Antonio Guterres has identified five priorities. First, in his opinion, donor states, as well as development banks, should provide more predictable financial support. Annual expenditures on adaptation and resilience to extreme climate change in developing countries are estimated at $ 70 billion, and by 2030 and 2050 these figures will grow, respectively, to 140-300 billion and 280-500 billion. Therefore, the head of the UN proposes to allocate for adaptation and the sustainability of half of the financial assistance provided by donors and banks to combat climate change. Guterres recalled that by signing the Paris Agreement, rich countries pledged to allocate $ 100 billion a year to poor countries to mitigate and adapt to climate change.
Secondly, in any budgets and investments it is necessary to include climate risks - this is especially true for investments in infrastructure.

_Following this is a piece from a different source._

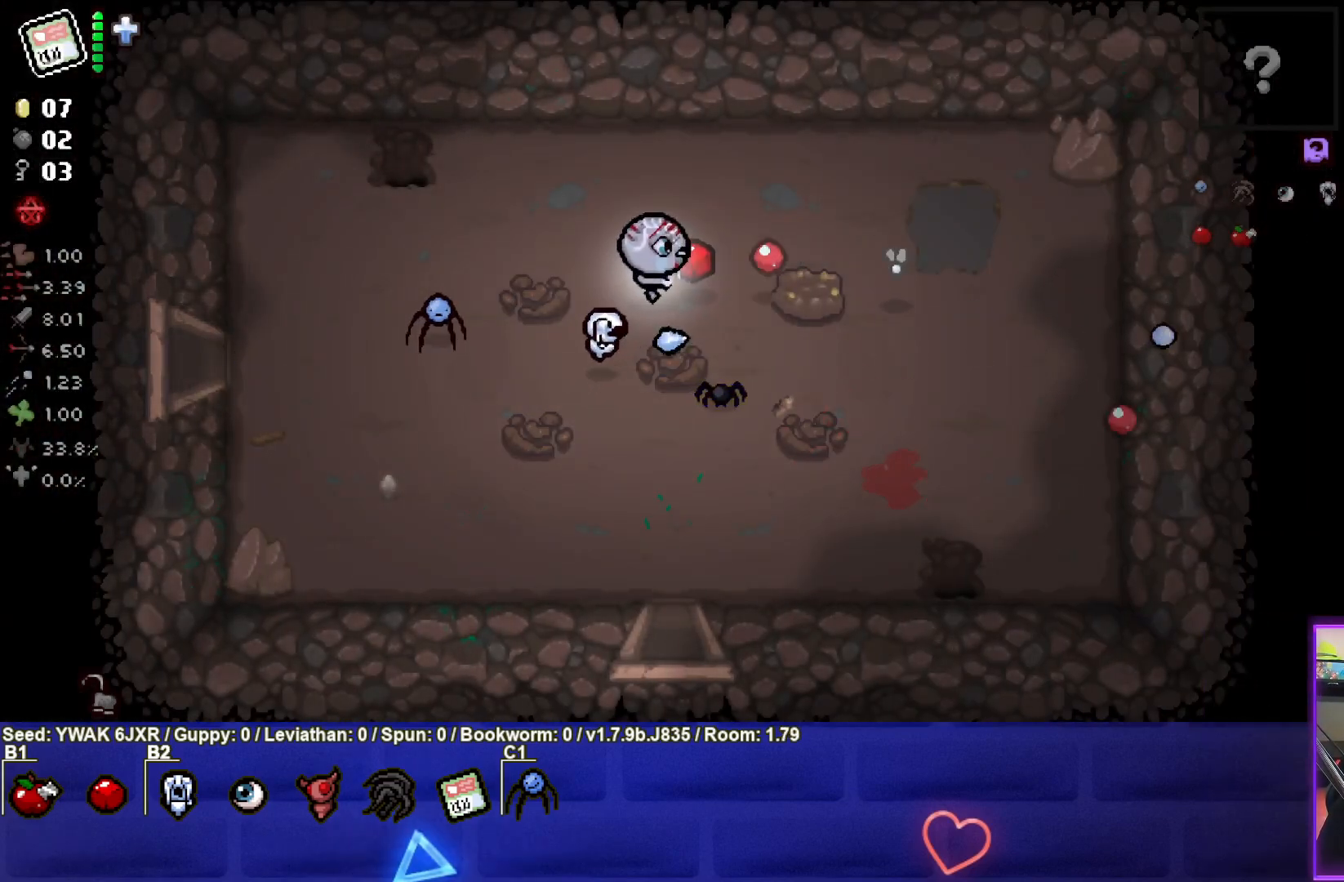
{"buttons": ["CIRCLE"], "left_stick": "center", "right_stick": "center", "events": [[83, "left_stick", "left"], [200, "left_stick", "center"], [267, "left_stick", "down"], [450, "left_stick", "center"]]}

The Secretary General also called for a wider use of existing and development of new financial instruments that would create incentives for investors. Every dollar invested in infrastructure resilience can save six dollars, he said.
Another area is debt relief and access to finance for countries most vulnerable to climate change. So far, the share of least developed countries and small island states among recipients of climate finance is 14 percent and 2 percent, respectively. But it is they, on the one hand, who suffer more than others from the effects of climate change, and on the other hand, they have much fewer resources to cope with them.
The Secretary-General also called for support for regional initiatives aimed at adapting to new realities, such as “debt-for-adaptation” for the island states of the Caribbean or the Pacific.
"We have at our disposal all the tools, knowledge and capabilities necessary to act" larger, faster and more efficiently "in the field of adaptation to climate change," - said the UN head and called on the summit participants to "make a breakthrough" and together move towards a sustainable and equitable future.
This summit is the first meeting of world leaders dedicated to the climatic aspects of recovery from the COVID-19 pandemic. Its participants are expected to adopt a comprehensive Adaptation Agenda for the next decade.